The ProcGen benchmark consists of 16 OpenAI Gym environments that are procedurally generated. Procedurally generated environments generate new levels for every episode, testing the agent’s ability to generalize to unseen events. In this competition, the agent’s performance is measured in both the 16 public ProcGen environments and the 4 secret unreleased ProcGen environments. For each environment, an environment-specific agent is trained for 8 million timesteps for a maximum of 2 hours on a machine with 16 vCPUs and a P100 GPU. The trained agent is then evaluated with 200 procedurally generated levels.

The competition has three rounds: warm-up round, general round, and final round. The warm-up round lasts until July 6th. Round 1 is from July 7th to August 31st, and Round 2 is from September 1st to October 19th.

What I think

The organizers (OpenAI) hosted another competition in 2018 called the Retro Contest, which tested the agents in similar settings on Sonic the Hedgehog environments.

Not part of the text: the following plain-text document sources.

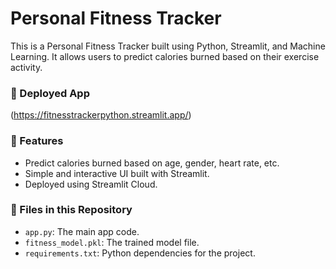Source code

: # Personal Fitness Tracker

This is a Personal Fitness Tracker built using Python, Streamlit, and Machine Learning. It allows users to predict calories burned based on their exercise activity.

### 🔗 Deployed App
(https://fitnesstrackerpython.streamlit.app/)

### 📌 Features
- Predict calories burned based on age, gender, heart rate, etc.
- Simple and interactive UI built with Streamlit.
- Deployed using Streamlit Cloud.

### 📂 Files in this Repository
- `app.py`: The main app code.
- `fitness_model.pkl`: The trained model file.
- `requirements.txt`: Python dependencies for the project.


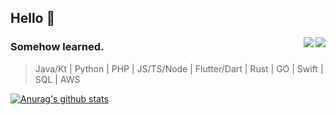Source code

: ## Hello :seedling:
<p align="right" >
    <img src="https://i.pinimg.com/474x/95/0b/4b/950b4b80f5a6db4efd4793fc7e263a37.jpg"  align="right" >
</p>

<div align="right">
    <img src="https://profile-counter.glitch.me/pilaba/count.svg" align="right" />
</div>

### Somehow learned.
> Java/Kt |	Python | PHP | JS/TS/Node | Flutter/Dart | Rust | GO | Swift | SQL | AWS

[![Anurag's github stats](https://github-readme-stats.vercel.app/api?username=pilaba&count_private=true&show_icons=true&theme=gruvbox)](https://github.com/pilaba)
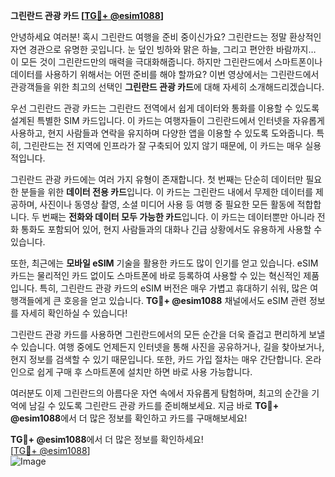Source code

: **그린란드 관광 카드 [[TG💪+ @esim1088](https://t.me/s/esim1088)]**

안녕하세요 여러분! 혹시 그린란드 여행을 준비 중이신가요? 그린란드는 정말 환상적인 자연 경관으로 유명한 곳입니다. 눈 덮인 빙하와 맑은 하늘, 그리고 편안한 바람까지… 이 모든 것이 그린란드만의 매력을 극대화해줍니다. 하지만 그린란드에서 스마트폰이나 데이터를 사용하기 위해서는 어떤 준비를 해야 할까요? 이번 영상에서는 그린란드에서 관광객들을 위한 최고의 선택인 **그린란드 관광 카드**에 대해 자세히 소개해드리겠습니다.

우선 그린란드 관광 카드는 그린란드 전역에서 쉽게 데이터와 통화를 이용할 수 있도록 설계된 특별한 SIM 카드입니다. 이 카드는 여행자들이 그린란드에서 인터넷을 자유롭게 사용하고, 현지 사람들과 연락을 유지하며 다양한 앱을 이용할 수 있도록 도와줍니다. 특히, 그린란드는 전 지역에 인프라가 잘 구축되어 있지 않기 때문에, 이 카드는 매우 실용적입니다.

그린란드 관광 카드에는 여러 가지 유형이 존재합니다. 첫 번째는 단순히 데이터만 필요한 분들을 위한 **데이터 전용 카드**입니다. 이 카드는 그린란드 내에서 무제한 데이터를 제공하며, 사진이나 동영상 촬영, 소셜 미디어 사용 등 여행 중 필요한 모든 활동에 적합합니다. 두 번째는 **전화와 데이터 모두 가능한 카드**입니다. 이 카드는 데이터뿐만 아니라 전화 통화도 포함되어 있어, 현지 사람들과의 대화나 긴급 상황에서도 유용하게 사용할 수 있습니다.

또한, 최근에는 **모바일 eSIM** 기술을 활용한 카드도 많이 인기를 얻고 있습니다. eSIM 카드는 물리적인 카드 없이도 스마트폰에 바로 등록하여 사용할 수 있는 혁신적인 제품입니다. 특히, 그린란드 관광 카드의 eSIM 버전은 매우 가볍고 휴대하기 쉬워, 많은 여행객들에게 큰 호응을 얻고 있습니다. **TG💪+ @esim1088** 채널에서도 eSIM 관련 정보를 자세히 확인하실 수 있습니다!

그린란드 관광 카드를 사용하면 그린란드에서의 모든 순간을 더욱 즐겁고 편리하게 보낼 수 있습니다. 여행 중에도 언제든지 인터넷을 통해 사진을 공유하거나, 길을 찾아보거나, 현지 정보를 검색할 수 있기 때문입니다. 또한, 카드 가입 절차는 매우 간단합니다. 온라인으로 쉽게 구매 후 스마트폰에 설치만 하면 바로 사용 가능합니다.

여러분도 이제 그린란드의 아름다운 자연 속에서 자유롭게 탐험하며, 최고의 순간을 기억에 남길 수 있도록 그린란드 관광 카드를 준비해보세요. 지금 바로 **TG💪+ @esim1088**에서 더 많은 정보를 확인하고 카드를 구매해보세요!

**TG💪+ @esim1088**에서 더 많은 정보를 확인하세요!  
[[TG💪+ @esim1088](https://t.me/s/esim1088)]  
![Image](https://i.postimg.cc/Y0z9fWf4/image.png)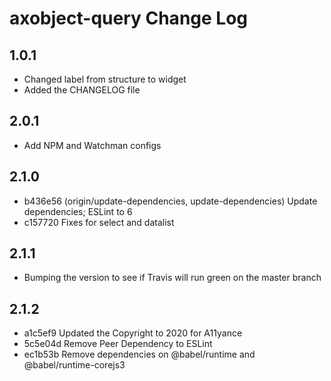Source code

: # axobject-query Change Log

## 1.0.1

- Changed label from structure to widget
- Added the CHANGELOG file

## 2.0.1

- Add NPM and Watchman configs

## 2.1.0

- b436e56 (origin/update-dependencies, update-dependencies) Update dependencies; ESLint to 6
- c157720 Fixes for select and datalist

## 2.1.1

- Bumping the version to see if Travis will run green on the master branch

## 2.1.2

- a1c5ef9 Updated the Copyright to 2020 for A11yance
- 5c5e04d Remove Peer Dependency to ESLint
- ec1b53b Remove dependencies on @babel/runtime and @babel/runtime-corejs3

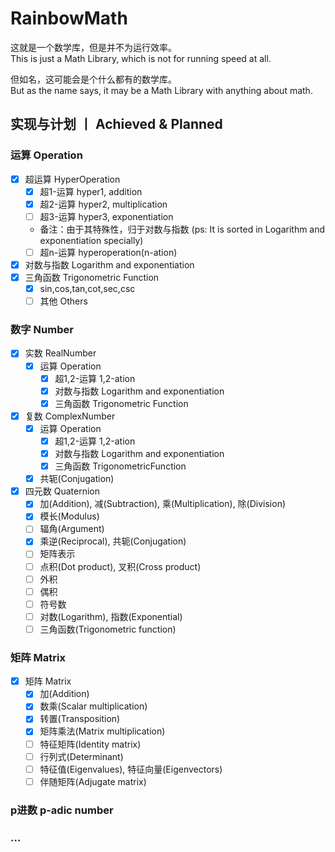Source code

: # RainbowMath
这就是一个数学库，但是并不为运行效率。<br>
This is just a Math Library, which is not for running speed at all.

但如名，这可能会是个什么都有的数学库。<br>
But as the name says, it may be a Math Library with anything about math.

## 实现与计划 丨 Achieved & Planned

### 运算 Operation
- [x] 超运算 HyperOperation
  - [x] 超1-运算 hyper1, addition
  - [x] 超2-运算 hyper2, multiplication
  - [ ] 超3-运算 hyper3, exponentiation 
  - 备注：由于其特殊性，归于对数与指数 (ps: It is sorted in Logarithm and exponentiation specially)
  - [ ] 超n-运算 hyperoperation(n-ation)
- [x] 对数与指数 Logarithm and exponentiation
- [x] 三角函数 Trigonometric Function
  - [x] sin,cos,tan,cot,sec,csc
  - [ ] 其他 Others
 
### 数字 Number
- [x] 实数 RealNumber
  - [x] 运算 Operation
    - [x] 超1,2-运算 1,2-ation
    - [x] 对数与指数 Logarithm and exponentiation
    - [x] 三角函数 Trigonometric Function
    
- [x] 复数 ComplexNumber
  - [x] 运算 Operation
    - [x] 超1,2-运算 1,2-ation
    - [x] 对数与指数 Logarithm and exponentiation
    - [x] 三角函数 TrigonometricFunction
  - [x] 共轭(Conjugation)
  
- [x] 四元数 Quaternion
  - [x] 加(Addition), 减(Subtraction), 乘(Multiplication), 除(Division)
  - [x] 模长(Modulus)
  - [ ] 辐角(Argument)
  - [x] 乘逆(Reciprocal), 共轭(Conjugation)
  - [ ] 矩阵表示
  - [ ] 点积(Dot product), 叉积(Cross product)
  - [ ] 外积
  - [ ] 偶积
  - [ ] 符号数
  - [ ] 对数(Logarithm), 指数(Exponential)
  - [ ] 三角函数(Trigonometric function)

### 矩阵 Matrix
- [x] 矩阵 Matrix
  - [x] 加(Addition)
  - [x] 数乘(Scalar multiplication)
  - [x] 转置(Transposition)
  - [x] 矩阵乘法(Matrix multiplication)
  - [ ] 特征矩阵(Identity matrix)
  - [ ] 行列式(Determinant)
  - [ ] 特征值(Eigenvalues), 特征向量(Eigenvectors)
  - [ ] 伴随矩阵(Adjugate matrix)

### p进数 p-adic number
### ...
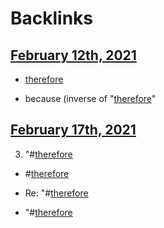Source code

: 
# Backlinks
## [February 12th, 2021](<February 12th, 2021.md>)
- [therefore](<therefore.md>)

- because (inverse of "[therefore](<therefore.md>)"

## [February 17th, 2021](<February 17th, 2021.md>)
3. "#[therefore](<therefore.md>)

- #[therefore](<therefore.md>)

- Re: "#[therefore](<therefore.md>)

- "#[therefore](<therefore.md>)

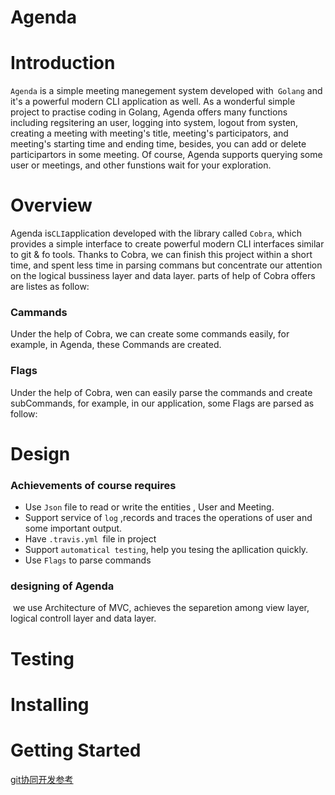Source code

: # Agenda

# Introduction
``Agenda`` is a simple meeting manegement system developed with`` Golang`` and it's a powerful modern CLI application as well. As a wonderful simple project to practise coding in Golang, Agenda offers many functions including regsitering an user, logging into system, logout from systen, creating a meeting with meeting's title, meeting's participators, and meeting's starting time and ending time, besides, you can add or delete participartors in some meeting. Of course, Agenda supports querying some user or meetings, and other funstions wait for your exploration.

# Overview
Agenda is`` CLI ``application developed with the library called ``Cobra``, which provides a simple interface to create powerful modern CLI interfaces similar to git & fo tools. Thanks to Cobra, we can finish this project within a short time, and spent less time in parsing commans but concentrate our attention on the logical bussiness layer and data layer. parts of help of Cobra offers are listes as follow:

### Cammands
Under the help of Cobra, we can create some commands easily, for example, in Agenda, these Commands are created.


### Flags

Under the help of Cobra, wen can easily parse the commands and create subCommands, for example, in our application, some Flags are parsed as follow:

# Design
### Achievements of course requires
* Use ``Json`` file to read or write the entities , User and  Meeting.
* Support service of ``log`` ,records and traces the operations of user and some important output. 
* Have ``.travis.yml ``file in project
* Support ``automatical testing``, help you tesing the apllication quickly.
* Use ``Flags`` to parse commands

### designing of Agenda
  we use Architecture of MVC, achieves the separetion among view layer, logical controll layer and data layer. 

# Testing

# Installing

# Getting Started



[git协同开发参考](https://github.com/livoras/blog/issues/7)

It will be interesting to see how similar or different the winners’ algorithms of the two competitions are.

Read more

Learning To Run a Power Network Challenge

L2RPN Challenges across Conferences

What it is

Power networks (grid) transport and distribute electricity across states, countries, and continents. Since electricity is used in all parts of modern societies, power networks play an important role in the modern world. However, managing the power grid requires constant monitoring and control, and a single mistake can lead to electricity blackouts that halt many services. Therefore, there is great interest in developing “smart” grids that are adaptable, sustainable, and robust.

In this competition, the agent is trained on a series of predefined scenarios on Grid2Operate, a power network simulator. The agent will then be evaluated on hidden scenarios with “the same grid layout but with different weather, production, consumption conditions and events.”

Before this NeurIPS competition, similar competitions were also held in IJCNN 2019 and WCCI 2020. This competition is a continuation of those competitions with a larger grid, larger action size, and more realistic scenarios such as out-of-distribution adversarial attacks or non-stationary environments.

The competition starts on July 8th, 2020, and ends on October 20th.

What I think

This challenge is fascinatingly different from other competitions in that the agent must be reliable. I am excited to see what methods will be used to enhance the agent’s robustness.

Read more

Flatland Challenge

Flatland Challenge Teaser

What it says

This challenge addresses the train scheduling problem in a multi-agent setting. The Flatland environment is a grid world environment with railroads and trains, where each agent controls one train to make limited movements following the railroad. The goal is to “make all the trains arrive at their target destinations at minimal travel time,” so the agent receives a constant negative reward until it reaches its target location.

To “efficiently manage dense traffic on complex railway networks,” the agents must be able to plan ahead. The agents are given 5 minutes of initial planning time, and once the environment starts, the agents have 5 seconds per time step.

The competition has a warm-up round until July 7th. The first round that immediately follows the warm-up round lasts until July 31st and the second round starts on August 1st and ends on October 19th.

What I think

This competition clearly states the importance of planning for success. It will be interesting to see how well RL algorithms fare against other non-RL algorithms.

Read more

Here is some more exciting news in RL:

Agent57: Outperforming the human Atari benchmark
DeepMind developed Agent57, an agent that outperforms the human baseline on all 57 Atari 2600 environments. Agent57 is a collection of numerous incremental improvements made to DQN, short-term memory, episodic memory, exploration, and meta-controller.

Enhanced POET: Open-Ended Reinforcement Learning through Unbounded Invention of Learning Challenges and their Solutions
Uber AI Labs improved POET to be “more effectively generate and exploit diversity” through four innovations.

Robotic Table Tennis with Model-Free Reinforcement Learning
Google and DeepMind successfully trained a multi-modal model-free RL agent that can control a simulated table tennis robot through reward shaping and curriculum learning.